FIELD: quantum electronics; high-power solid-state lasers. SUBSTANCE: laser plant has several lasers with solid-state active elements, pump lamps, open optical cavities, shutters, mirror prisms, timer, power unit, automatic change-over unit, optical reflector assembled of rectangular prisms with trapezoidal base with reflecting faces beveled through 45 deg. To shaft axis and developed relative to each other over helical line; reflector is mounted for rotation and has operating mechanism. Optical reflector is made in the form of trapezoidal-base prisms mounted on common shaft relatively developed over helical line and provided with two opposite reflecting side faces. EFFECT: improved design. 1 dwg

Description

 The invention relates to devices of quantum electronics, namely to powerful solid lasers.

 Solid-state lasers are known, the active elements of which are made in the form of a cylindrical rod having a constant refractive index in the entire volume [1].

 However, in known lasers having the shape of a cylinder and a constant refractive index in the entire volume, a thermal lens arises during pumping, focusing the laser beam in the center of the active rod, as a result of which the beam divergence increases and the efficiency of using the rod volume decreases. The appearance of a thermal lens can lead to the destruction of the active element.

 The closest in technical essence and the achieved result is a device [2], containing several sources of optical radiation (lasers) and a reflector in the form of a mirror strip placed on a cylindrical shaft along a helical line.

 The disadvantage of this device is that the reflector is a single unit, therefore, heat transfer along the entire reflecting surface is inevitable, which leads to distortion of the front of successive light pulses reflected from the mirror surface of this reflector. In addition, a ribbon-shaped mirror placed along a helix has a non-zero curvature that will distort the front of the reflected pulse.

 To eliminate the above drawbacks, known solid-state lasers containing open optical resonators, pump lamps, solid-state active elements, power supplies, are equipped with a reflector in the form of elements located on the same shaft and deployed relative to each other along a helix in the form of prisms with trapezoidal bases and with two opposite reflecting side faces, as well as a timer, curtains, mirror prisms, automatic switching unit.

 The use of several lasers with solid-state active elements, an optical reflector made in the form of elements in the form of prisms with trapezoidal bases and two opposite reflecting side faces placed on the same shaft and deployed relative to each other along a helical line, inserted into the unit and connected in series with a timer and an automatic block switching, mirror prisms installed between the lasers and the reflector, and shutters installed between the pump lamps and active elements lasers, able to prevent overheating of the active elements of solid-state lasers and increase the stability of the laser radiation, and the radiation power installation.

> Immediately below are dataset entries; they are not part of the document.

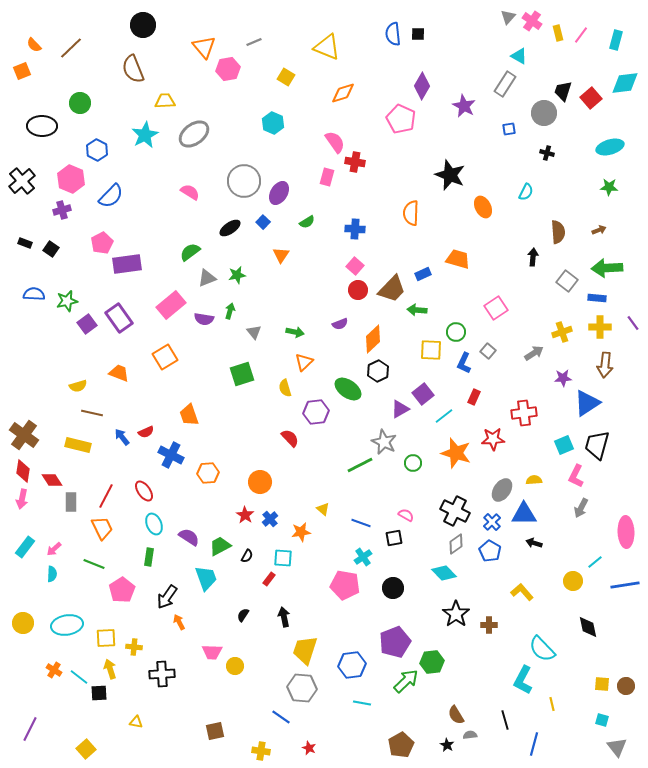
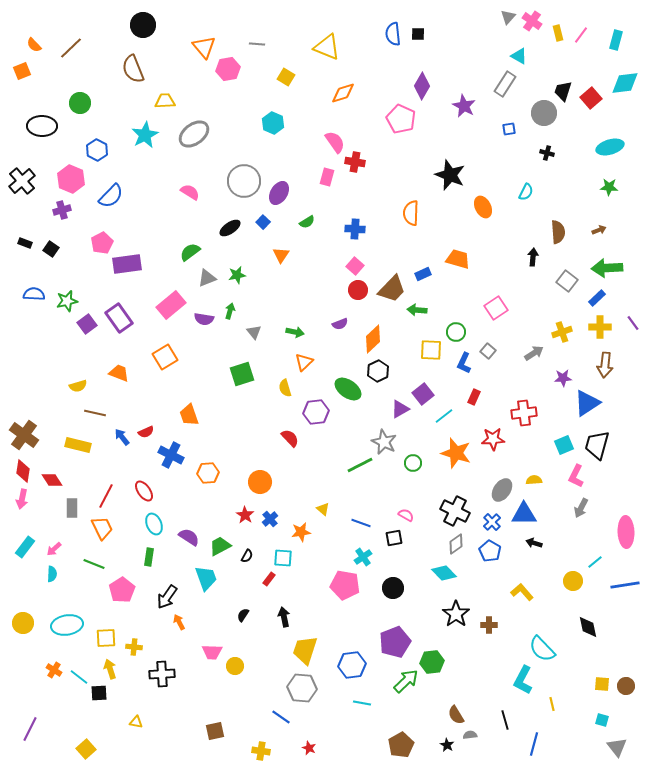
gray line at (254, 42): moved 3 px right, 2 px down; rotated 28 degrees clockwise
blue rectangle at (597, 298): rotated 48 degrees counterclockwise
brown line at (92, 413): moved 3 px right
gray rectangle at (71, 502): moved 1 px right, 6 px down
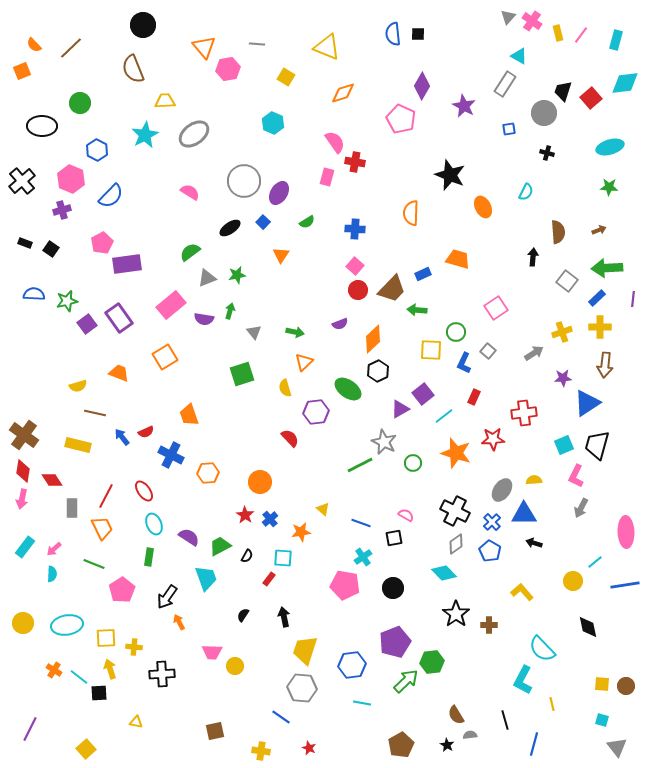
purple line at (633, 323): moved 24 px up; rotated 42 degrees clockwise
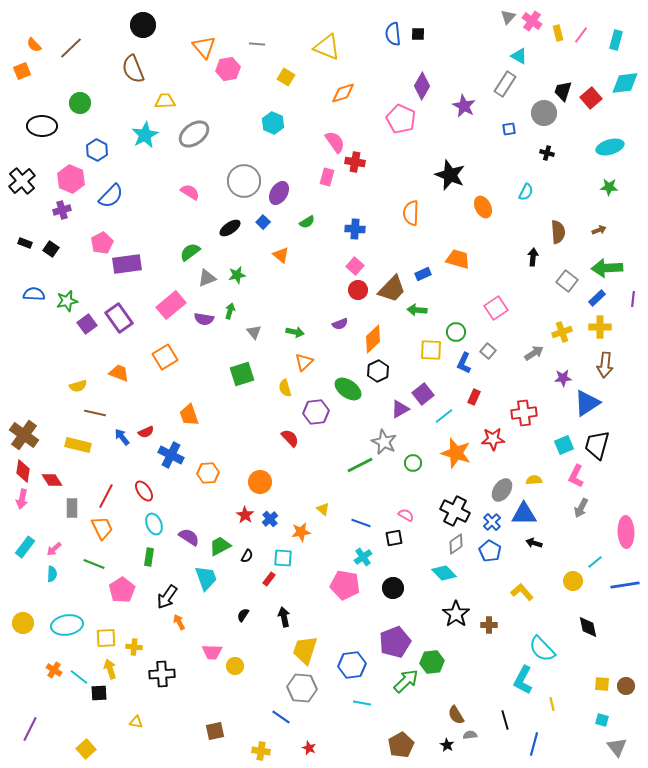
orange triangle at (281, 255): rotated 24 degrees counterclockwise
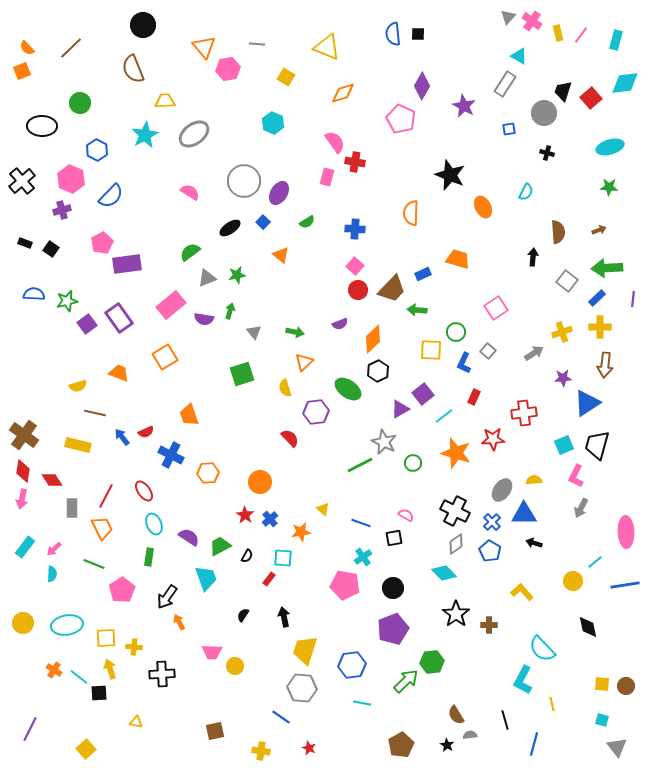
orange semicircle at (34, 45): moved 7 px left, 3 px down
purple pentagon at (395, 642): moved 2 px left, 13 px up
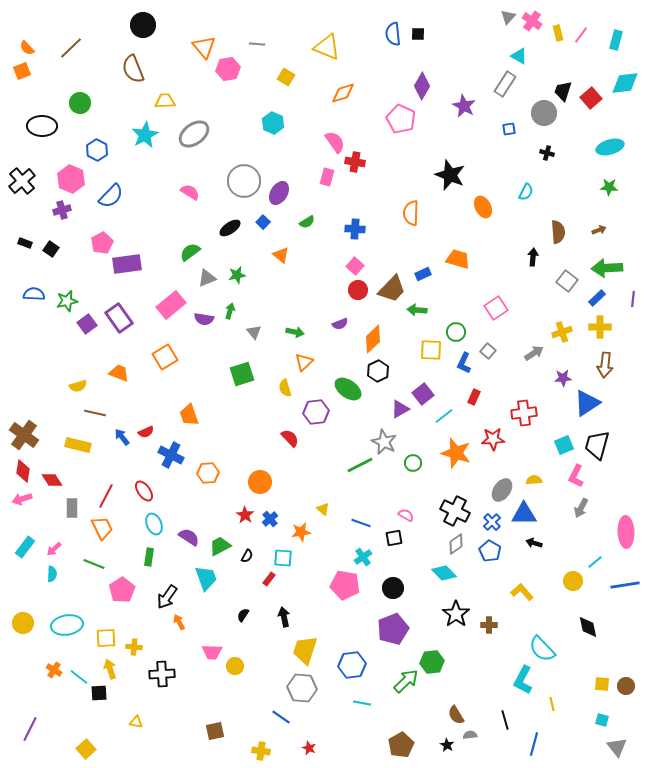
pink arrow at (22, 499): rotated 60 degrees clockwise
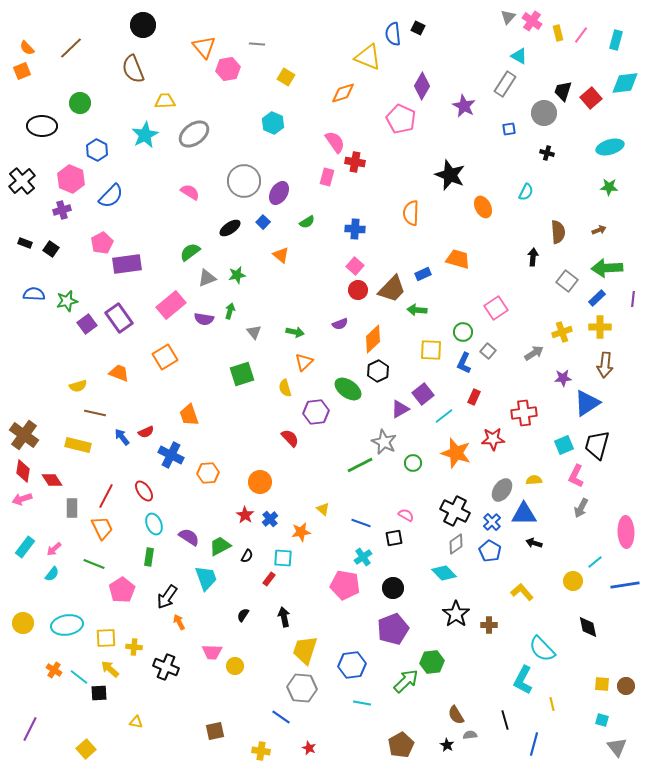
black square at (418, 34): moved 6 px up; rotated 24 degrees clockwise
yellow triangle at (327, 47): moved 41 px right, 10 px down
green circle at (456, 332): moved 7 px right
cyan semicircle at (52, 574): rotated 35 degrees clockwise
yellow arrow at (110, 669): rotated 30 degrees counterclockwise
black cross at (162, 674): moved 4 px right, 7 px up; rotated 25 degrees clockwise
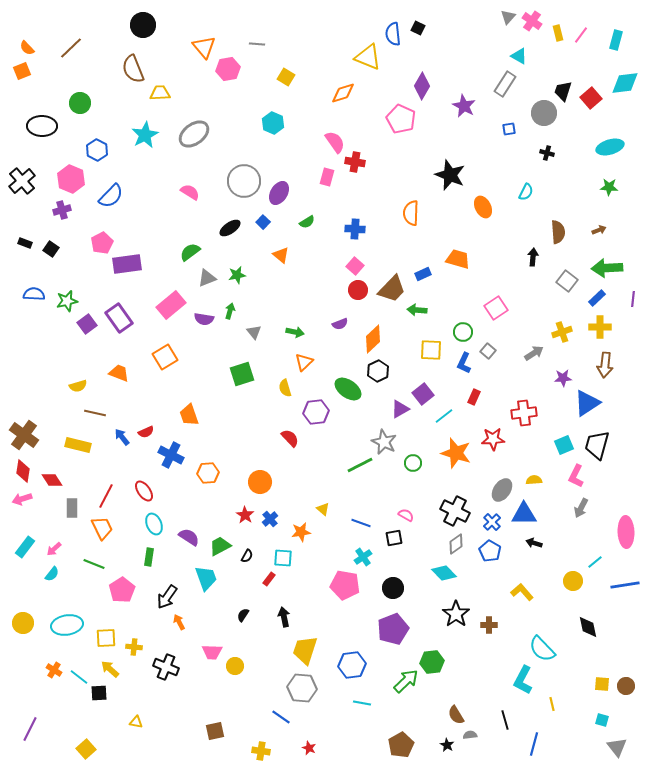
yellow trapezoid at (165, 101): moved 5 px left, 8 px up
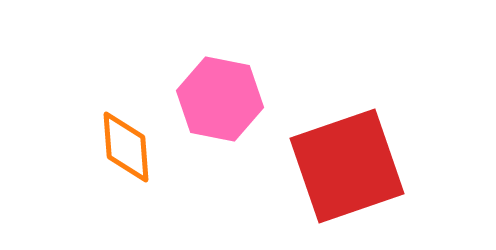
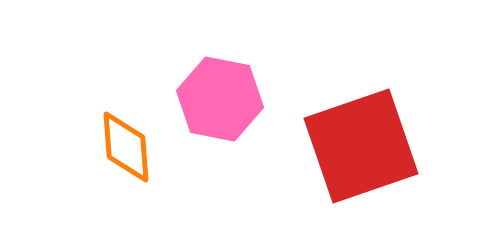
red square: moved 14 px right, 20 px up
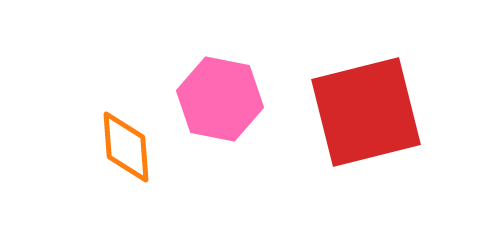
red square: moved 5 px right, 34 px up; rotated 5 degrees clockwise
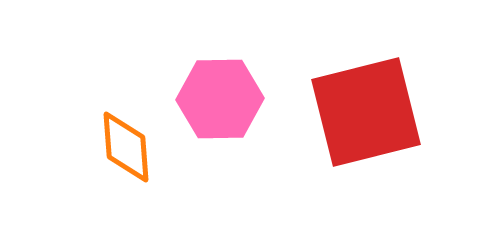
pink hexagon: rotated 12 degrees counterclockwise
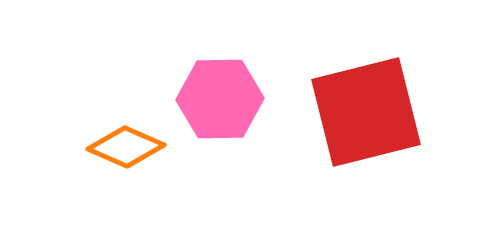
orange diamond: rotated 62 degrees counterclockwise
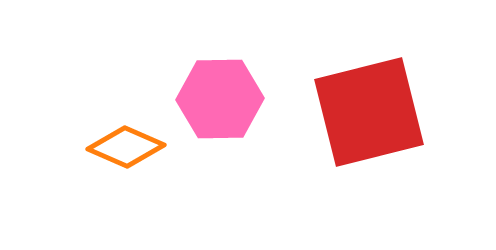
red square: moved 3 px right
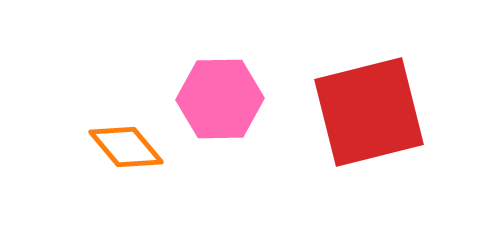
orange diamond: rotated 26 degrees clockwise
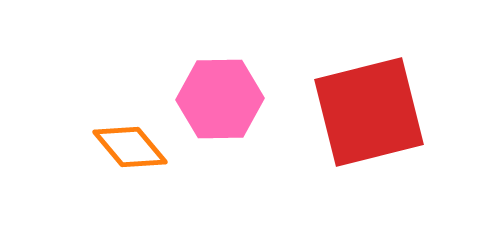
orange diamond: moved 4 px right
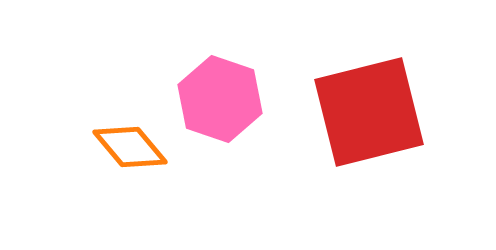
pink hexagon: rotated 20 degrees clockwise
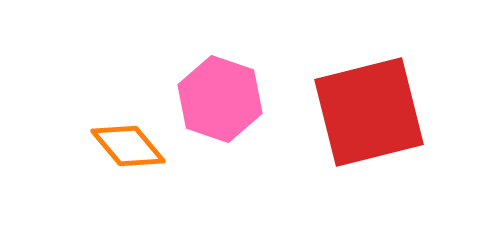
orange diamond: moved 2 px left, 1 px up
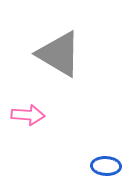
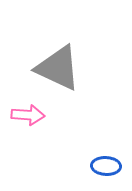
gray triangle: moved 1 px left, 14 px down; rotated 6 degrees counterclockwise
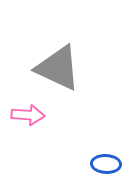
blue ellipse: moved 2 px up
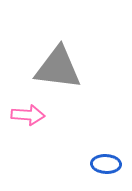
gray triangle: rotated 18 degrees counterclockwise
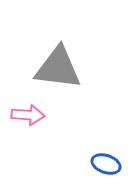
blue ellipse: rotated 16 degrees clockwise
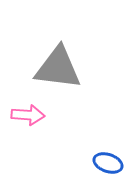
blue ellipse: moved 2 px right, 1 px up
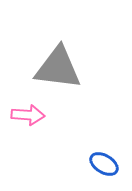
blue ellipse: moved 4 px left, 1 px down; rotated 12 degrees clockwise
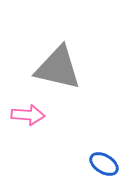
gray triangle: rotated 6 degrees clockwise
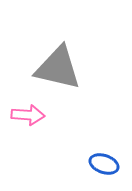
blue ellipse: rotated 12 degrees counterclockwise
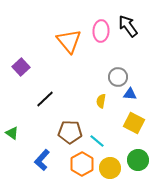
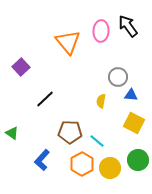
orange triangle: moved 1 px left, 1 px down
blue triangle: moved 1 px right, 1 px down
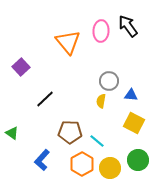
gray circle: moved 9 px left, 4 px down
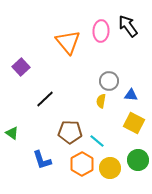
blue L-shape: rotated 60 degrees counterclockwise
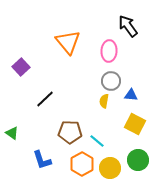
pink ellipse: moved 8 px right, 20 px down
gray circle: moved 2 px right
yellow semicircle: moved 3 px right
yellow square: moved 1 px right, 1 px down
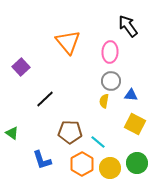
pink ellipse: moved 1 px right, 1 px down
cyan line: moved 1 px right, 1 px down
green circle: moved 1 px left, 3 px down
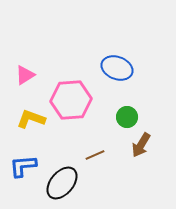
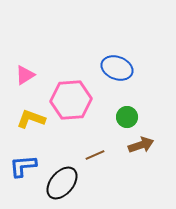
brown arrow: rotated 140 degrees counterclockwise
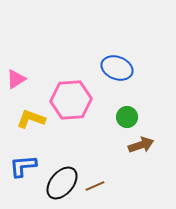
pink triangle: moved 9 px left, 4 px down
brown line: moved 31 px down
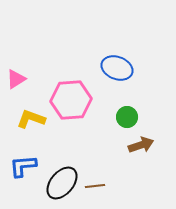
brown line: rotated 18 degrees clockwise
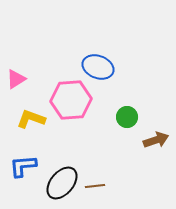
blue ellipse: moved 19 px left, 1 px up
brown arrow: moved 15 px right, 5 px up
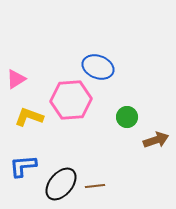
yellow L-shape: moved 2 px left, 2 px up
black ellipse: moved 1 px left, 1 px down
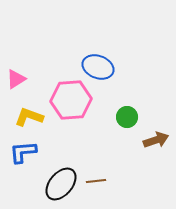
blue L-shape: moved 14 px up
brown line: moved 1 px right, 5 px up
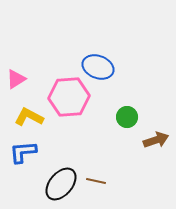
pink hexagon: moved 2 px left, 3 px up
yellow L-shape: rotated 8 degrees clockwise
brown line: rotated 18 degrees clockwise
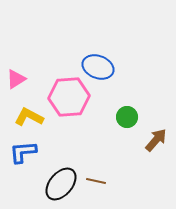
brown arrow: rotated 30 degrees counterclockwise
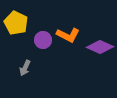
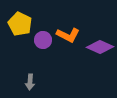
yellow pentagon: moved 4 px right, 1 px down
gray arrow: moved 5 px right, 14 px down; rotated 21 degrees counterclockwise
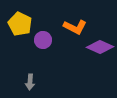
orange L-shape: moved 7 px right, 8 px up
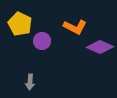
purple circle: moved 1 px left, 1 px down
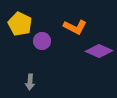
purple diamond: moved 1 px left, 4 px down
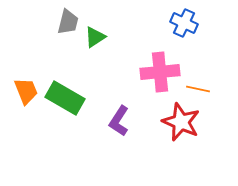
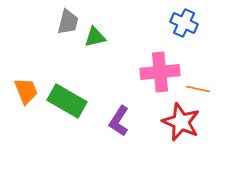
green triangle: rotated 20 degrees clockwise
green rectangle: moved 2 px right, 3 px down
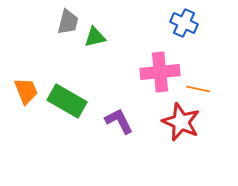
purple L-shape: rotated 120 degrees clockwise
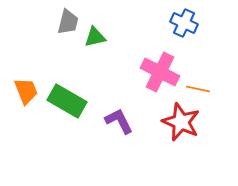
pink cross: rotated 33 degrees clockwise
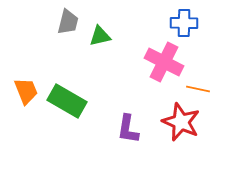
blue cross: rotated 24 degrees counterclockwise
green triangle: moved 5 px right, 1 px up
pink cross: moved 4 px right, 10 px up
purple L-shape: moved 9 px right, 8 px down; rotated 144 degrees counterclockwise
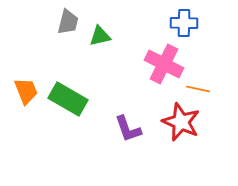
pink cross: moved 2 px down
green rectangle: moved 1 px right, 2 px up
purple L-shape: rotated 28 degrees counterclockwise
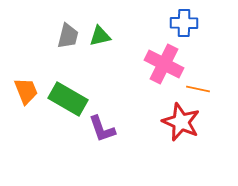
gray trapezoid: moved 14 px down
purple L-shape: moved 26 px left
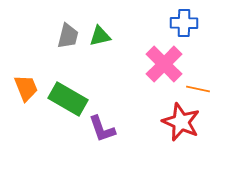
pink cross: rotated 18 degrees clockwise
orange trapezoid: moved 3 px up
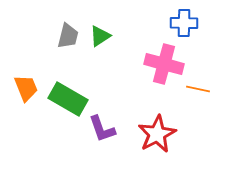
green triangle: rotated 20 degrees counterclockwise
pink cross: rotated 30 degrees counterclockwise
red star: moved 24 px left, 12 px down; rotated 21 degrees clockwise
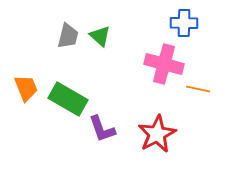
green triangle: rotated 45 degrees counterclockwise
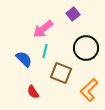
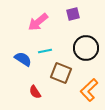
purple square: rotated 24 degrees clockwise
pink arrow: moved 5 px left, 7 px up
cyan line: rotated 64 degrees clockwise
blue semicircle: moved 1 px left; rotated 12 degrees counterclockwise
red semicircle: moved 2 px right
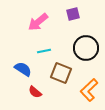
cyan line: moved 1 px left
blue semicircle: moved 10 px down
red semicircle: rotated 16 degrees counterclockwise
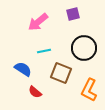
black circle: moved 2 px left
orange L-shape: rotated 20 degrees counterclockwise
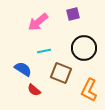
red semicircle: moved 1 px left, 2 px up
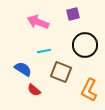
pink arrow: rotated 60 degrees clockwise
black circle: moved 1 px right, 3 px up
brown square: moved 1 px up
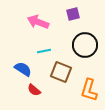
orange L-shape: rotated 10 degrees counterclockwise
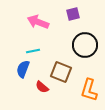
cyan line: moved 11 px left
blue semicircle: rotated 102 degrees counterclockwise
red semicircle: moved 8 px right, 3 px up
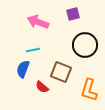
cyan line: moved 1 px up
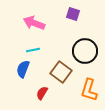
purple square: rotated 32 degrees clockwise
pink arrow: moved 4 px left, 1 px down
black circle: moved 6 px down
brown square: rotated 15 degrees clockwise
red semicircle: moved 6 px down; rotated 80 degrees clockwise
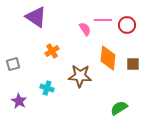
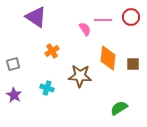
red circle: moved 4 px right, 8 px up
purple star: moved 5 px left, 6 px up
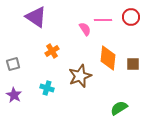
brown star: rotated 25 degrees counterclockwise
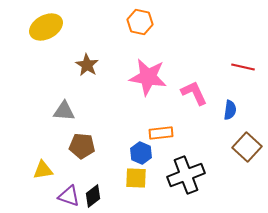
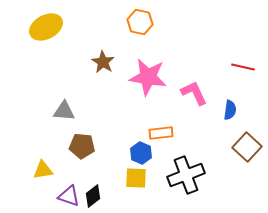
brown star: moved 16 px right, 3 px up
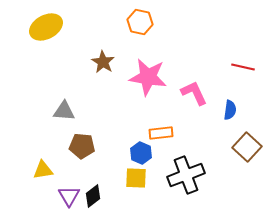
purple triangle: rotated 40 degrees clockwise
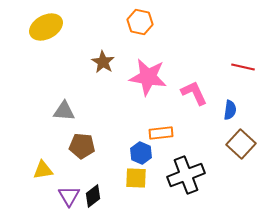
brown square: moved 6 px left, 3 px up
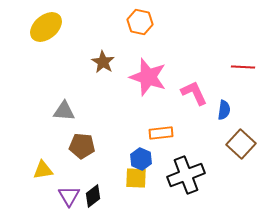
yellow ellipse: rotated 12 degrees counterclockwise
red line: rotated 10 degrees counterclockwise
pink star: rotated 9 degrees clockwise
blue semicircle: moved 6 px left
blue hexagon: moved 6 px down
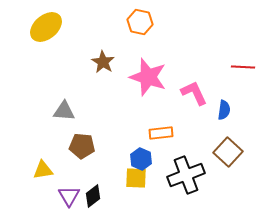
brown square: moved 13 px left, 8 px down
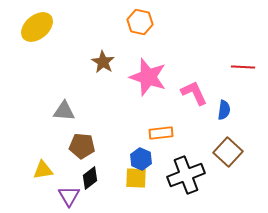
yellow ellipse: moved 9 px left
black diamond: moved 3 px left, 18 px up
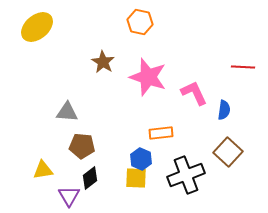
gray triangle: moved 3 px right, 1 px down
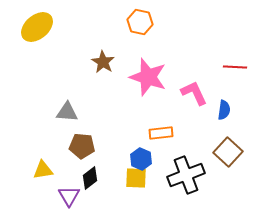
red line: moved 8 px left
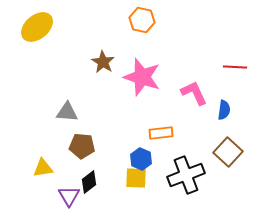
orange hexagon: moved 2 px right, 2 px up
pink star: moved 6 px left
yellow triangle: moved 2 px up
black diamond: moved 1 px left, 4 px down
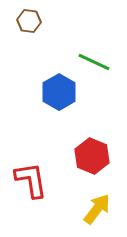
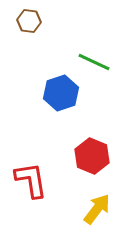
blue hexagon: moved 2 px right, 1 px down; rotated 12 degrees clockwise
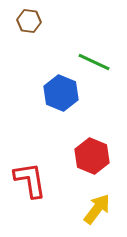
blue hexagon: rotated 20 degrees counterclockwise
red L-shape: moved 1 px left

 The authors are not aware of laser installations having features similar to the distinguishing features of the proposed device, which allows us to conclude that the criterion of "significant differences" is met.

 The drawing shows the proposed laser installation.

The laser installation consists of several lasers 1 with solid-state active elements 2, pump lamps 3, open optical resonators 4 and 5, shutters 6, mirror prisms 7, timer 8, power supply unit 9, a toggle switch 10, an automatic switching unit 11, an optical reflector 12, assembled from rectangular prisms with trapezoidal bases 13 having beveled at an angle of 45 ^o to the axis of the shaft 14 reflecting faces 15 and deployed relative to each other along a helical line. The reflector is mounted for rotation and is equipped with a drive 16.

 Laser installation works as follows.

The toggle switch 10 turns on the power supply unit 9, which powers the pump lamps 3 and the timer 8, the drive 16, the automatic switching unit 11. During pumping, the active element 2 of the emitting laser begins to heat up. The laser operating time is regulated by a timer 8, calibrated for a stable laser operation. After the time of stable laser operation (i.e., when the active element 2 overheats), the automatic switching unit 11 closes the shutter 6 between the pump lamp 3 and the active element 2, turns on the drive 16 of the optical reflector 12 (the rotation time of the active reflector 12 is controlled by a timer 8), opens the shutter 6, closing the lamp 3 of the pump laser, which should emit. Laser radiation is transmitted by means of mirror prisms 7 or directly to one of the reflecting faces 15 of the rectangular prisms 13 of the optical reflector 12. The reflecting faces 15, beveled at an angle of 45 ^o, rotate the laser beam 90 ^o . Since the reflecting faces 15 are rotated relative to each other along a helix, this allows one to sequentially output radiation from each laser.

Claims (1)

 A laser installation consisting of solid-state lasers with pump lamps and a power supply and a reflector located at the output of the lasers, characterized in that the reflector is made in the form of elements in the form of prisms with trapezoidal bases and deployed relative to each other along a helical line two opposite reflecting side faces, a timer and an automatic switching unit are introduced into the installation, connected respectively to the power supply, each laser through an optical prism maskers with reflective facets of the reflector, and between the pump lamp and the active elements installed curtain.